**WHAT IS REQUIRED:** Wherever the word "Bridge" occurs in the lines below, copy the whole line.

(Page-level text extractions)
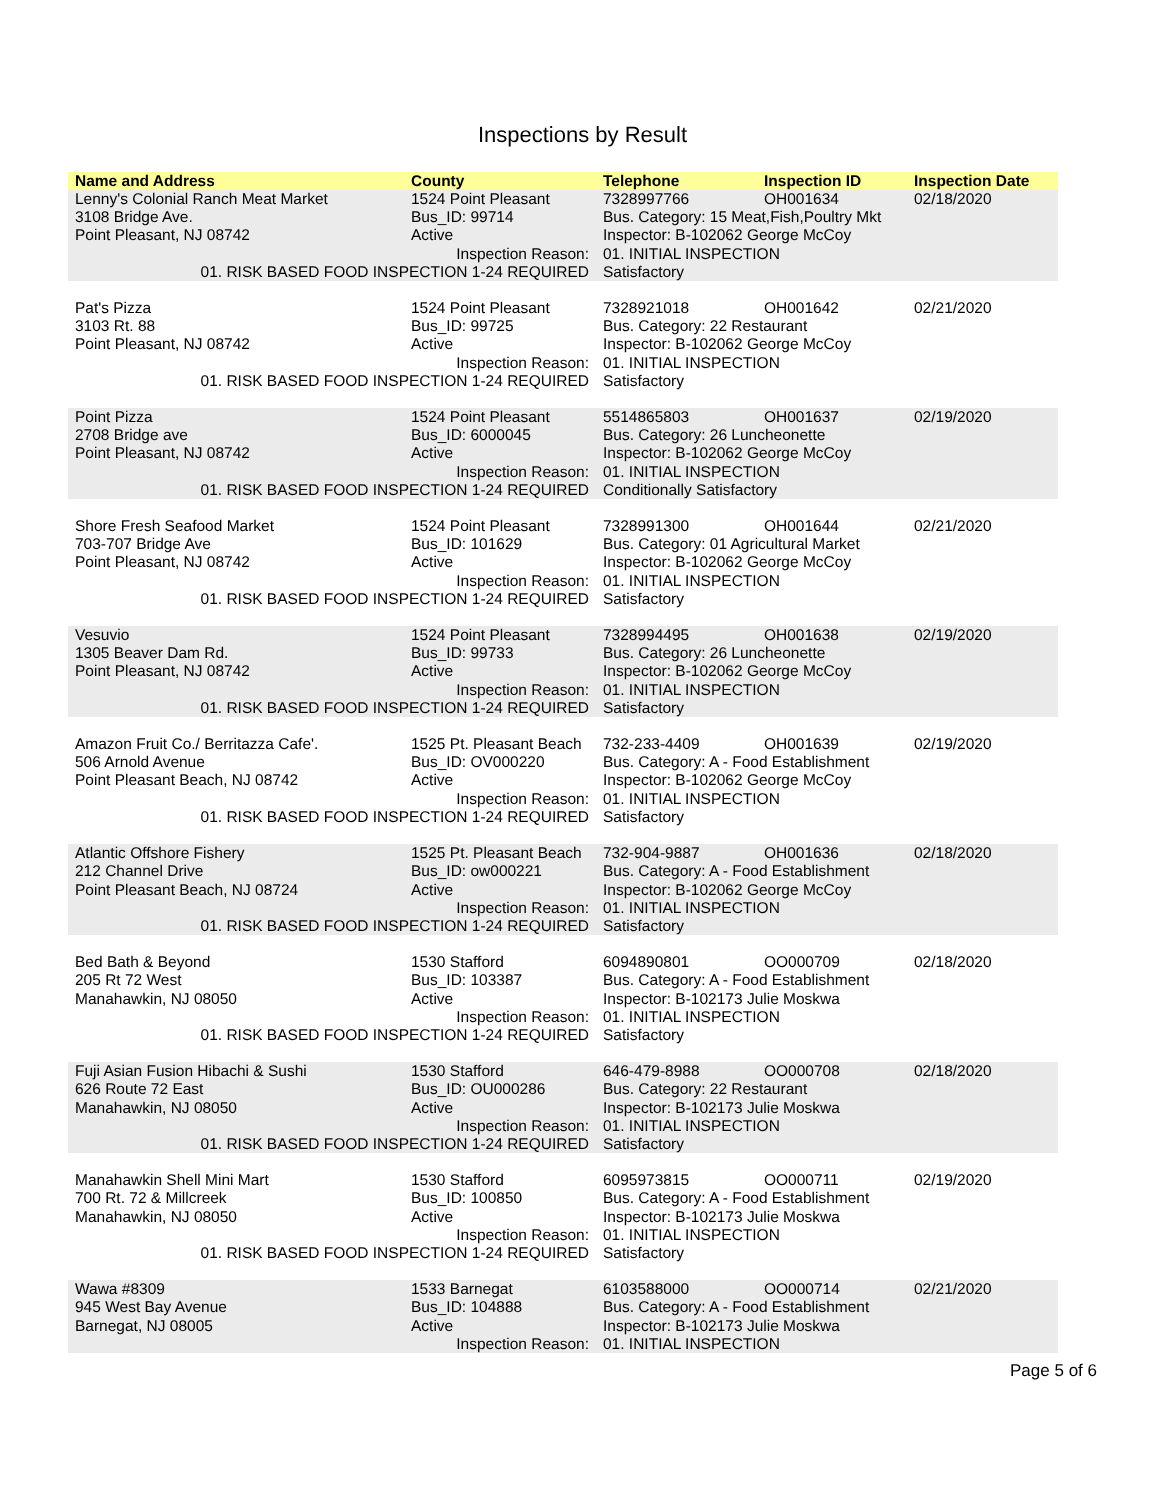Inspections by Result
| Name and Address | County | Telephone | Inspection ID | Inspection Date |
| --- | --- | --- | --- | --- |
| Lenny's Colonial Ranch Meat Market | 1524 Point Pleasant | 7328997766 | OH001634 | 02/18/2020 |
| 3108 Bridge Ave. | Bus_ID: 99714 | Bus. Category: 15 Meat,Fish,Poultry Mkt | | |
| Point Pleasant, NJ 08742 | Active | Inspector: B-102062 George McCoy | | |
| Inspection Reason: | | 01. INITIAL INSPECTION | | |
| 01. RISK BASED FOOD INSPECTION 1-24 REQUIRED | | Satisfactory | | |
| Pat's Pizza | 1524 Point Pleasant | 7328921018 | OH001642 | 02/21/2020 |
| 3103 Rt. 88 | Bus_ID: 99725 | Bus. Category: 22 Restaurant | | |
| Point Pleasant, NJ 08742 | Active | Inspector: B-102062 George McCoy | | |
| Inspection Reason: | | 01. INITIAL INSPECTION | | |
| 01. RISK BASED FOOD INSPECTION 1-24 REQUIRED | | Satisfactory | | |
| Point Pizza | 1524 Point Pleasant | 5514865803 | OH001637 | 02/19/2020 |
| 2708 Bridge ave | Bus_ID: 6000045 | Bus. Category: 26 Luncheonette | | |
| Point Pleasant, NJ 08742 | Active | Inspector: B-102062 George McCoy | | |
| Inspection Reason: | | 01. INITIAL INSPECTION | | |
| 01. RISK BASED FOOD INSPECTION 1-24 REQUIRED | | Conditionally Satisfactory | | |
| Shore Fresh Seafood Market | 1524 Point Pleasant | 7328991300 | OH001644 | 02/21/2020 |
| 703-707 Bridge Ave | Bus_ID: 101629 | Bus. Category: 01 Agricultural Market | | |
| Point Pleasant, NJ 08742 | Active | Inspector: B-102062 George McCoy | | |
| Inspection Reason: | | 01. INITIAL INSPECTION | | |
| 01. RISK BASED FOOD INSPECTION 1-24 REQUIRED | | Satisfactory | | |
| Vesuvio | 1524 Point Pleasant | 7328994495 | OH001638 | 02/19/2020 |
| 1305 Beaver Dam Rd. | Bus_ID: 99733 | Bus. Category: 26 Luncheonette | | |
| Point Pleasant, NJ 08742 | Active | Inspector: B-102062 George McCoy | | |
| Inspection Reason: | | 01. INITIAL INSPECTION | | |
| 01. RISK BASED FOOD INSPECTION 1-24 REQUIRED | | Satisfactory | | |
| Amazon Fruit Co./ Berritazza Cafe'. | 1525 Pt. Pleasant Beach | 732-233-4409 | OH001639 | 02/19/2020 |
| 506 Arnold Avenue | Bus_ID: OV000220 | Bus. Category: A - Food Establishment | | |
| Point Pleasant Beach, NJ 08742 | Active | Inspector: B-102062 George McCoy | | |
| Inspection Reason: | | 01. INITIAL INSPECTION | | |
| 01. RISK BASED FOOD INSPECTION 1-24 REQUIRED | | Satisfactory | | |
| Atlantic Offshore Fishery | 1525 Pt. Pleasant Beach | 732-904-9887 | OH001636 | 02/18/2020 |
| 212 Channel Drive | Bus_ID: ow000221 | Bus. Category: A - Food Establishment | | |
| Point Pleasant Beach, NJ 08724 | Active | Inspector: B-102062 George McCoy | | |
| Inspection Reason: | | 01. INITIAL INSPECTION | | |
| 01. RISK BASED FOOD INSPECTION 1-24 REQUIRED | | Satisfactory | | |
| Bed Bath & Beyond | 1530 Stafford | 6094890801 | OO000709 | 02/18/2020 |
| 205 Rt 72 West | Bus_ID: 103387 | Bus. Category: A - Food Establishment | | |
| Manahawkin, NJ 08050 | Active | Inspector: B-102173 Julie Moskwa | | |
| Inspection Reason: | | 01. INITIAL INSPECTION | | |
| 01. RISK BASED FOOD INSPECTION 1-24 REQUIRED | | Satisfactory | | |
| Fuji Asian Fusion Hibachi & Sushi | 1530 Stafford | 646-479-8988 | OO000708 | 02/18/2020 |
| 626 Route 72 East | Bus_ID: OU000286 | Bus. Category: 22 Restaurant | | |
| Manahawkin, NJ 08050 | Active | Inspector: B-102173 Julie Moskwa | | |
| Inspection Reason: | | 01. INITIAL INSPECTION | | |
| 01. RISK BASED FOOD INSPECTION 1-24 REQUIRED | | Satisfactory | | |
| Manahawkin Shell Mini Mart | 1530 Stafford | 6095973815 | OO000711 | 02/19/2020 |
| 700 Rt. 72 & Millcreek | Bus_ID: 100850 | Bus. Category: A - Food Establishment | | |
| Manahawkin, NJ 08050 | Active | Inspector: B-102173 Julie Moskwa | | |
| Inspection Reason: | | 01. INITIAL INSPECTION | | |
| 01. RISK BASED FOOD INSPECTION 1-24 REQUIRED | | Satisfactory | | |
| Wawa #8309 | 1533 Barnegat | 6103588000 | OO000714 | 02/21/2020 |
| 945 West Bay Avenue | Bus_ID: 104888 | Bus. Category: A - Food Establishment | | |
| Barnegat, NJ 08005 | Active | Inspector: B-102173 Julie Moskwa | | |
| Inspection Reason: | | 01. INITIAL INSPECTION | | |
Page 5 of 6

**EXPECTED ANSWER:**
| 3108 Bridge Ave. | Bus_ID: 99714 | Bus. Category: 15 Meat,Fish,Poultry Mkt | | |
| 2708 Bridge ave | Bus_ID: 6000045 | Bus. Category: 26 Luncheonette | | |
| 703-707 Bridge Ave | Bus_ID: 101629 | Bus. Category: 01 Agricultural Market | | |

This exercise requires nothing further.